Marabraz condenada: assédio eleitoral e a crise por trás da multa

Logotipo da Marabraz sobre balança da justiça com martelo e prints de WhatsApp ao fundo
Justiça condena Marabraz por assédio eleitoral; prints de WhatsApp provaram coação a vendedor

A Justiça do Trabalho condenou a rede Marabraz a pagar R$ 10 mil a um vendedor coagido a votar em Jair Bolsonaro (PL) nas eleições de 2022. A sentença expõe não apenas o assédio eleitoral, mas também o momento crítico de uma varejista que acumula dívida de R$ 140 milhões e mantém 86 lojas fechadas.

O caso ganhou peso após a apresentação de prints de um grupo de WhatsApp corporativo. A evidência digital foi decisiva para caracterizar a coação. Mas o processo revela camadas que vão muito além da indenização trabalhista.
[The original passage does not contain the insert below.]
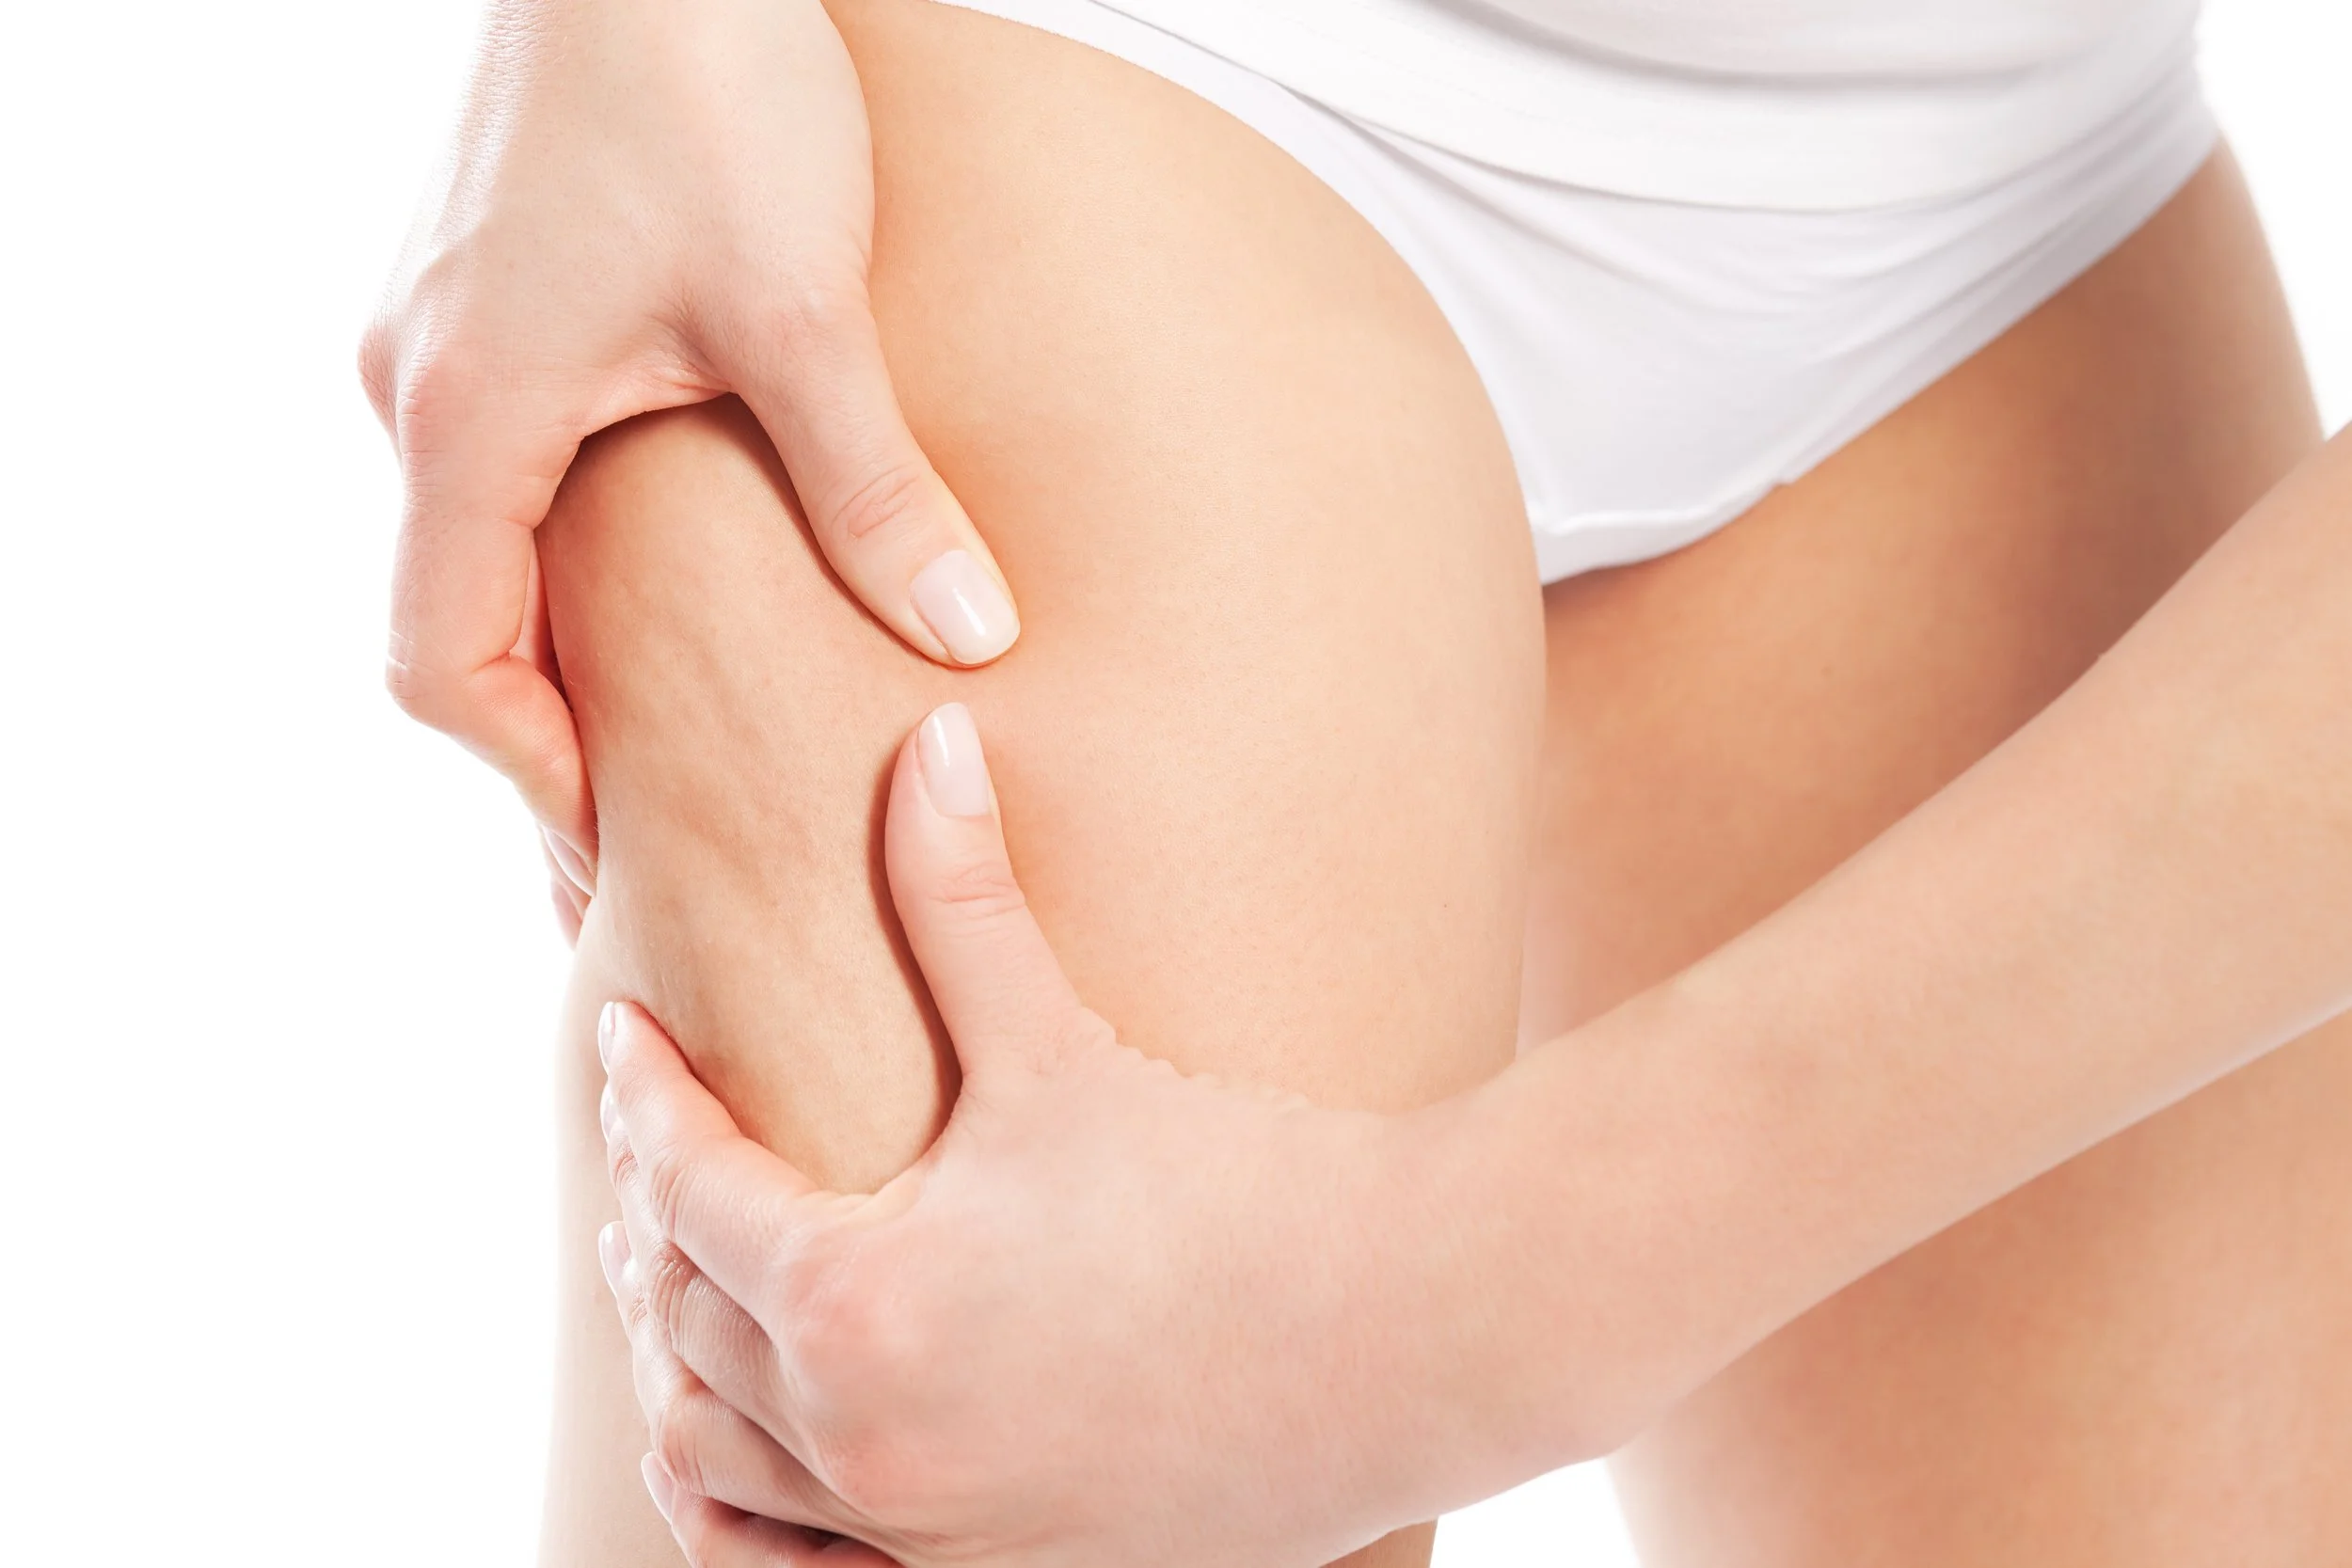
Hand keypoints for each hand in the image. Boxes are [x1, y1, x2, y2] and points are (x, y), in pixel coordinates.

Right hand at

O veredito e a prova do WhatsApp

A juíza Camila Moura de Carvalho, do TRT-15 (Campinas/Jundiaí), classificou a conduta como assédio eleitoral. Segundo a magistrada, a empresa usou o poder diretivo para “impor a todos o dever de votar em Bolsonaro” e no candidato a deputado estadual Faouaz Taha (PSDB-SP).

O funcionário, que atuava há seis anos na unidade do Carrefour em Jundiaí (SP), relatou que a participação no grupo era obrigatória. Mensagens cobravam engajamento sob a alegação de que “os donos não paravam de cobrar”.

O ponto central da condenação foi a exigência de envio de foto do comprovante de votação. A testemunha ouvida no processo confirmou a pressão psicológica “enorme e constrangedora” e a impossibilidade de sair do grupo sem represálias.

Defesa alega apenas “apresentação” de candidatos

Nos autos, a Marabraz negou coação. A defesa sustentou que as mensagens demonstravam apenas a “apresentação” dos postulantes, sem ameaça ou constrangimento. A empresa classificou a ação como tentativa de enriquecimento ilícito por parte do ex-colaborador.

A rede optou por não se manifestar publicamente à imprensa sobre a decisão. Cabe recurso da sentença.

A tempestade financeira por trás do processo

O litígio trabalhista ocorre em meio a uma reestruturação dramática. Em agosto, a varejista — fundada em 1965 como Credi-Fares — protocolou pedido de recuperação judicial. Os números do processo mostram a dimensão da crise:

  • Dívida total: aproximadamente R$ 140 milhões;
  • Lojas totais: 111;
  • Em operação: apenas 25 unidades;
  • Fechadas temporariamente: 86 lojas por falta de liquidez.

A multa de R$ 10 mil é irrelevante perto do passivo bilionário. Contudo, a condenação adiciona risco reputacional e jurídico a um cenário já frágil. Processos por assédio eleitoral tendem a se multiplicar com a jurisprudência firmada.

O que observar daqui para frente

A sentença do TRT-15 cria precedente relevante para a 15ª Região. Empresas de todos os portes devem rever políticas de comunicação interna, especialmente em ano eleitoral. O uso de canais corporativos (WhatsApp, e-mail, Teams) para fins político-partidários deixa de ser “área cinzenta” e passa a ser passível de condenação por dano moral.

Para investidores e gestores, o caso Marabraz funciona como alerta duplo: a fragilidade financeira potencializa passivos trabalhistas ocultos, e a ausência de compliance eleitoral gera passivo contingente imediato. Monitorar a tramitação do recurso e a evolução do plano de recuperação judicial será essencial para dimensionar a viabilidade da operação nos próximos trimestres.